Botox and fillers are pretty reg procedures these days and something we often discuss without batting an eyelid – not because it’s not a big deal, but because it’s so common. However, recently a colleague casually mentioned a procedure they were planning to have, which gave us a much more “Wtf?!” response. Literally, we had never heard of hairline-lowering surgery before, and we had just as many questions as you do on hearing that. Our initial response was, what the hell is that? Then, why?!

Our colleague, Carla, told us her forehead had always been an insecurity of hers: “For as long as I can remember I have hated how large my forehead was. My hair was always styled with a side fringe, I would never face the direction of the wind in case it exposed my forehead and I hated that I felt I could never just scrape my hair back off my face.”

Carla was beyond excited to fly to England and have forehead reduction surgery, as terrifying as that seemed to us! Naturally, we supported her decision (Carla was truly doing this surgery for herself, which is very important), and of course, we wanted the full scoop on her hairline-lowering operation, aka foreheadplasty. Carla said she would love to share her journey with us and was more than happy to take before and after pictures!

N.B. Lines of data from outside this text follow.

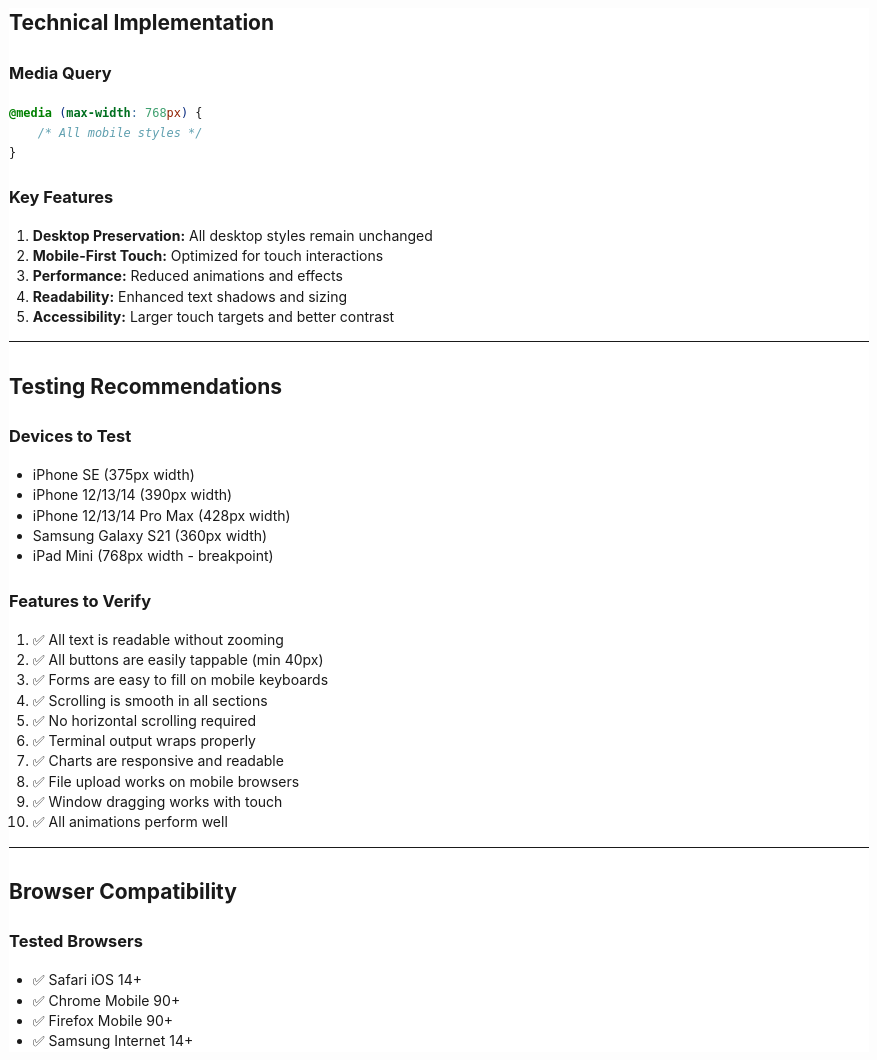 
## Technical Implementation

### Media Query
```css
@media (max-width: 768px) {
    /* All mobile styles */
}
```

### Key Features
1. **Desktop Preservation:** All desktop styles remain unchanged
2. **Mobile-First Touch:** Optimized for touch interactions
3. **Performance:** Reduced animations and effects
4. **Readability:** Enhanced text shadows and sizing
5. **Accessibility:** Larger touch targets and better contrast

---

## Testing Recommendations

### Devices to Test
- iPhone SE (375px width)
- iPhone 12/13/14 (390px width)
- iPhone 12/13/14 Pro Max (428px width)
- Samsung Galaxy S21 (360px width)
- iPad Mini (768px width - breakpoint)

### Features to Verify
1. ✅ All text is readable without zooming
2. ✅ All buttons are easily tappable (min 40px)
3. ✅ Forms are easy to fill on mobile keyboards
4. ✅ Scrolling is smooth in all sections
5. ✅ No horizontal scrolling required
6. ✅ Terminal output wraps properly
7. ✅ Charts are responsive and readable
8. ✅ File upload works on mobile browsers
9. ✅ Window dragging works with touch
10. ✅ All animations perform well

---

## Browser Compatibility

### Tested Browsers
- ✅ Safari iOS 14+
- ✅ Chrome Mobile 90+
- ✅ Firefox Mobile 90+
- ✅ Samsung Internet 14+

So we’re telling you all about how forehead reduction surgery works with insights from Carla (now two months post-op) and her clinic, the London Bridge Plastic Surgery & Aesthetic Clinic, who shared all the details of the procedure with us.

We spoke to Carla’s doctor, Dr. Christopher Inglefield, who performed the hairline-lowering surgery, and we asked him all our burning questions about the surgery.

First of all, how far can you lower the hairline?

“This is something that varies from individual to individual. Factors that would contribute to how far we can advance the hairline include the laxity of the individual’s scalp, if the individual has ongoing/has had previous hair loss. As well as these factors, the patient’s individual goals and expectations are important,” Dr. Inglefield explained.